(GIVEN PASSAGE)
=======
Relevant Papers has the meaning given in clause 5.2.

Retention Period means a period:

(a)
commencing on the later of:

(i)
the date being 7 years before the date of this Deed; or

(ii)
the date of the incorporation of the Company; and

(b)
expiring on the date 7 years after the Retirement Date.

Retirement Date means the earlier of the date on which:

(a)
the Officer;

(i)
is removed; or

(ii)
resigns (except where the Officer retires from office and seeks re-election pursuant to the Company’s constitution, and is duly re-elected),

as a director of the Company, or

(b)
the Officer’s office is vacated or the Officer is disqualified from holding such office by operation of law, as a matter of contract or for any other reason whatsoever.

Subsidiary has the meaning given in section 9 of the Corporations Act and refers to any corporation of that kind whenever it becomes a subsidiary.

Term means the period commencing on the Effective Date and expiring on the Retirement Date.

1.2
General

In this Deed, unless the context otherwise requires:

(a)
a reference to any legislation or legislative provision includes any statutory modification or re-enactment of, or legislative provision substituted for, and any subordinate legislation under, that legislation or legislative provision;

(b)
the singular includes the plural and vice versa;

(c)
a reference to an individual or person includes a corporation, firm, partnership, joint venture, association, authority, trust, state or government and vice versa;

(d)
a reference to any gender includes all genders;

(e)
a reference to a recital or clause is to a recital or clause of this Deed;

(f)
a recital forms part of this Deed;

(g)
a reference to any agreement or document is to that agreement or document (and, where applicable, any of its provisions) as amended, notated, supplemented or replaced from time to time;

4

(h)
a reference to any party to this Deed or any other document or arrangement includes that party’s executors, administrators, substitutes and successors;

(i)
a reference to “dollar” or “$“ is to Australian dollars; and

(j)
where an expression is defined, another part of speech or grammatical form of that expression has a corresponding meaning.

1.3
Headings

In this Deed, headings are for convenience of reference only and do not affect interpretation.

1.4
Business Day

If the day on which any act, matter or thing is to be done under or pursuant to this Deed is not a Business Day, that act, matter or thing may be done on the next Business Day.
 

2.
Indemnity

2.1
Liabilities and Costs

Subject to clause 2.3, with effect from the Effective Date and to the maximum extent permitted by law, the Company agrees to indemnify and keep indemnified the Officer against:

(a)
=======
(DATA SECTION)
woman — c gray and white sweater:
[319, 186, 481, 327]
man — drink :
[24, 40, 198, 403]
=======
Could you extract, word for word, the part of the deed excerpt that opens with the words containing "as a director" and closes with "becomes a subsidiary."?

as a director of the Company, or

(b)
the Officer’s office is vacated or the Officer is disqualified from holding such office by operation of law, as a matter of contract or for any other reason whatsoever.

Subsidiary has the meaning given in section 9 of the Corporations Act and refers to any corporation of that kind whenever it becomes a subsidiary.